Retour

Le boom immobilier de London provoque une pénurie de maçons

Le boom immobilier de London en Ontario crée un manque de travailleurs dans une foule de secteurs, mais surtout dans l'industrie de la construction. Une pénurie de maçons sévit présentement, à un point tel où certains constructeurs décident d'utiliser moins de briques pour les maisons qu'ils bâtissent.

Il y a 574 maçons dans la région de London et même si leur nombre augmente continuellement, ils peinent à fournir tous ceux qui s'arrachent leurs services.

« On le voit partout dans la ville, il y a des retards dans la livraison des projets », explique le coprésident du Conseil de la planification de la main-d'oeuvre de London, Jean-Pierre Cantin.

D'après lui, le nombre de maçons a augmenté de 145 % depuis 2012.

« C'est rendu tellement difficile, que certains constructeurs modifient leur plan architectural pour réduire la quantité de maçonnerie nécessaire », indique le président de l'Association des constructeurs de maisons de London, Peder Madsen.

L'homme raconte que la brique a même été évacuée complètement d'un récent projet d'habitation en développement.

L' effet Toronto

La municipalité de London est juste à l'extérieur du Grand Toronto, où les investisseurs immobiliers étrangers sont désormais assujettis à une taxe de 15 %.

C'est un des aspects qui explique l'actuel boom immobilier, d'après M. Cantin.

Il souligne également que l'économie canadienne est en situation de plein emploi.

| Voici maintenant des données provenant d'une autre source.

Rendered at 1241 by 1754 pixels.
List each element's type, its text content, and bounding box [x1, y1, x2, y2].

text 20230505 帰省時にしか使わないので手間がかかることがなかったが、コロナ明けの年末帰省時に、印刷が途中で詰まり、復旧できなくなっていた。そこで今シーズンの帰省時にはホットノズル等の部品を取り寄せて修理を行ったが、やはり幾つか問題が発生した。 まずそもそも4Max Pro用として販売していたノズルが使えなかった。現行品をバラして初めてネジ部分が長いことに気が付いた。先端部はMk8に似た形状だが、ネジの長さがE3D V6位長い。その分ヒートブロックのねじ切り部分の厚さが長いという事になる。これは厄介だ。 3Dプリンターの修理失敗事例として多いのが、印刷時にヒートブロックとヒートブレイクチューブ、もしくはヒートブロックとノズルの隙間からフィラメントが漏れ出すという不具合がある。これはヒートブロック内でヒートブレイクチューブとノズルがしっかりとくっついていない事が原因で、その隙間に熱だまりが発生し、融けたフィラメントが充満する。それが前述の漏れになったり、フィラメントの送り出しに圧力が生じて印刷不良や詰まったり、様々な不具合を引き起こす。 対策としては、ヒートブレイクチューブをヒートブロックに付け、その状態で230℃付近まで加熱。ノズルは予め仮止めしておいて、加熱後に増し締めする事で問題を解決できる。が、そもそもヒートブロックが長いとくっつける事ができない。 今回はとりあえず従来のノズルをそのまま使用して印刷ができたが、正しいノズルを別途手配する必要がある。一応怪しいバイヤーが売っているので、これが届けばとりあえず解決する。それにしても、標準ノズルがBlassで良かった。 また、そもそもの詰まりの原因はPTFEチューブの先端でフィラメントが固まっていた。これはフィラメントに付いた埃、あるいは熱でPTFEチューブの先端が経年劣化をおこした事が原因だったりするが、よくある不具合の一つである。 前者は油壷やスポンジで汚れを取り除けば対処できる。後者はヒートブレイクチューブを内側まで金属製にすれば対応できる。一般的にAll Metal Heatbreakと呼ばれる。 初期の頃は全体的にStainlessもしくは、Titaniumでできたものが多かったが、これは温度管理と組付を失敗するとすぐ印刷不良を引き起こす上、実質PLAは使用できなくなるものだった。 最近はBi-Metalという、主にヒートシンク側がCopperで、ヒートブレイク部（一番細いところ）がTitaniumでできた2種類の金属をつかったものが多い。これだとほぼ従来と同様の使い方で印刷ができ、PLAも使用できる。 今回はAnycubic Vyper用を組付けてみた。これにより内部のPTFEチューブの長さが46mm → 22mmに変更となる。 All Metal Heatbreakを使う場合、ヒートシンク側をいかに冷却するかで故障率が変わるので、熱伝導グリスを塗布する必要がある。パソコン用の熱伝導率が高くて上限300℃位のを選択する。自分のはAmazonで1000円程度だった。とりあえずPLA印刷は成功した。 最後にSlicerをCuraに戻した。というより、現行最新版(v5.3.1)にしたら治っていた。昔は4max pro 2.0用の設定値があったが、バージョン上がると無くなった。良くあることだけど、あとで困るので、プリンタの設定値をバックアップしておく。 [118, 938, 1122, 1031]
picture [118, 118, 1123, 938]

« Il faut que les collèges et les écoles secondaires fassent un peu plus de promotion sur la valeur de ces métiers-là qui peuvent leur permettre d'avoir une belle vie plus tard », croit M. Cantin.

La rémunération des maçons a augmenté dans les dernières années, comme l'explique Dave Wood, le propriétaire de Kerwood Masonry.

« Il y a trois ans, on nous payait en-dessous d'un dollar la brique, maintenant c'est au-dessus d'un dollar la brique », dit-il.

M. Wood soutient que les compagnies ont augmenté leur salaire sans même que les maçons le demandent.